**Task item:** With the pictures removed, reproduce exactly the lines from the one that contains "Chronic inflammation is what" through the last line of the entries below.
—————
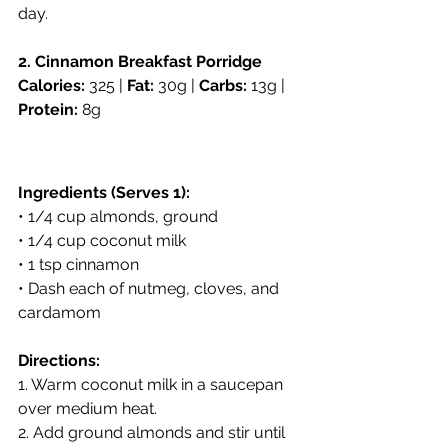
day.
2. Cinnamon Breakfast Porridge
Calories:
 325 | 
Fat:
 30g | 
Carbs:
 13g | 
Protein:
 8g
Ingredients (Serves 1):
• 1/4 cup almonds, ground
• 1/4 cup coconut milk
• 1 tsp cinnamon
• Dash each of nutmeg, cloves, and 
cardamom
Directions:
1. Warm coconut milk in a saucepan 
over medium heat.
2. Add ground almonds and stir until 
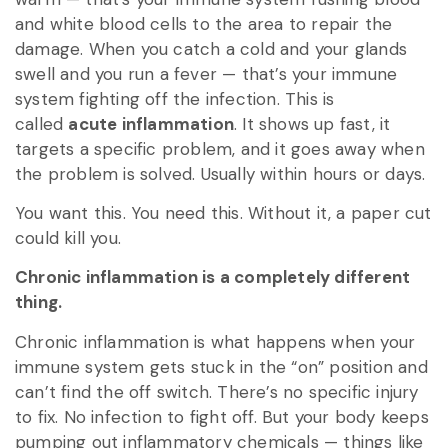
and white blood cells to the area to repair the
damage. When you catch a cold and your glands
swell and you run a fever — that’s your immune
system fighting off the infection. This is
called
acute inflammation
. It shows up fast, it
targets a specific problem, and it goes away when
the problem is solved. Usually within hours or days.
You want this. You need this. Without it, a paper cut
could kill you.
Chronic inflammation is a completely different
thing.
Chronic inflammation is what happens when your
immune system gets stuck in the “on” position and
can’t find the off switch. There’s no specific injury
to fix. No infection to fight off. But your body keeps
pumping out inflammatory chemicals — things like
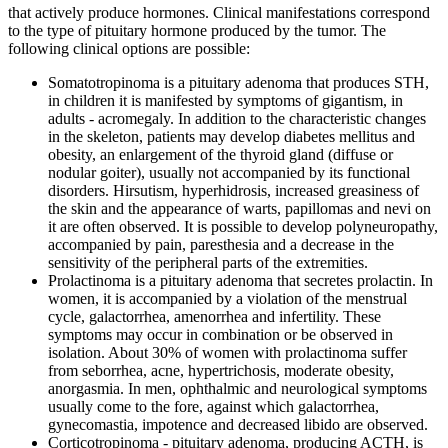
that actively produce hormones. Clinical manifestations correspond
to the type of pituitary hormone produced by the tumor. The
following clinical options are possible:
Somatotropinoma is a pituitary adenoma that produces STH,
in children it is manifested by symptoms of gigantism, in
adults - acromegaly. In addition to the characteristic changes
in the skeleton, patients may develop diabetes mellitus and
obesity, an enlargement of the thyroid gland (diffuse or
nodular goiter), usually not accompanied by its functional
disorders. Hirsutism, hyperhidrosis, increased greasiness of
the skin and the appearance of warts, papillomas and nevi on
it are often observed. It is possible to develop polyneuropathy,
accompanied by pain, paresthesia and a decrease in the
sensitivity of the peripheral parts of the extremities.
Prolactinoma is a pituitary adenoma that secretes prolactin. In
women, it is accompanied by a violation of the menstrual
cycle, galactorrhea, amenorrhea and infertility. These
symptoms may occur in combination or be observed in
isolation. About 30% of women with prolactinoma suffer
from seborrhea, acne, hypertrichosis, moderate obesity,
anorgasmia. In men, ophthalmic and neurological symptoms
usually come to the fore, against which galactorrhea,
gynecomastia, impotence and decreased libido are observed.
Corticotropinoma - pituitary adenoma, producing ACTH, is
—————
**Answer to this task:**
Chronic inflammation is what happens when your
immune system gets stuck in the “on” position and
can’t find the off switch. There’s no specific injury
to fix. No infection to fight off. But your body keeps
pumping out inflammatory chemicals — things like
that actively produce hormones. Clinical manifestations correspond
to the type of pituitary hormone produced by the tumor. The
following clinical options are possible:
Somatotropinoma is a pituitary adenoma that produces STH,
in children it is manifested by symptoms of gigantism, in
adults - acromegaly. In addition to the characteristic changes
in the skeleton, patients may develop diabetes mellitus and
obesity, an enlargement of the thyroid gland (diffuse or
nodular goiter), usually not accompanied by its functional
disorders. Hirsutism, hyperhidrosis, increased greasiness of
the skin and the appearance of warts, papillomas and nevi on
it are often observed. It is possible to develop polyneuropathy,
accompanied by pain, paresthesia and a decrease in the
sensitivity of the peripheral parts of the extremities.
Prolactinoma is a pituitary adenoma that secretes prolactin. In
women, it is accompanied by a violation of the menstrual
cycle, galactorrhea, amenorrhea and infertility. These
symptoms may occur in combination or be observed in
isolation. About 30% of women with prolactinoma suffer
from seborrhea, acne, hypertrichosis, moderate obesity,
anorgasmia. In men, ophthalmic and neurological symptoms
usually come to the fore, against which galactorrhea,
gynecomastia, impotence and decreased libido are observed.
Corticotropinoma - pituitary adenoma, producing ACTH, is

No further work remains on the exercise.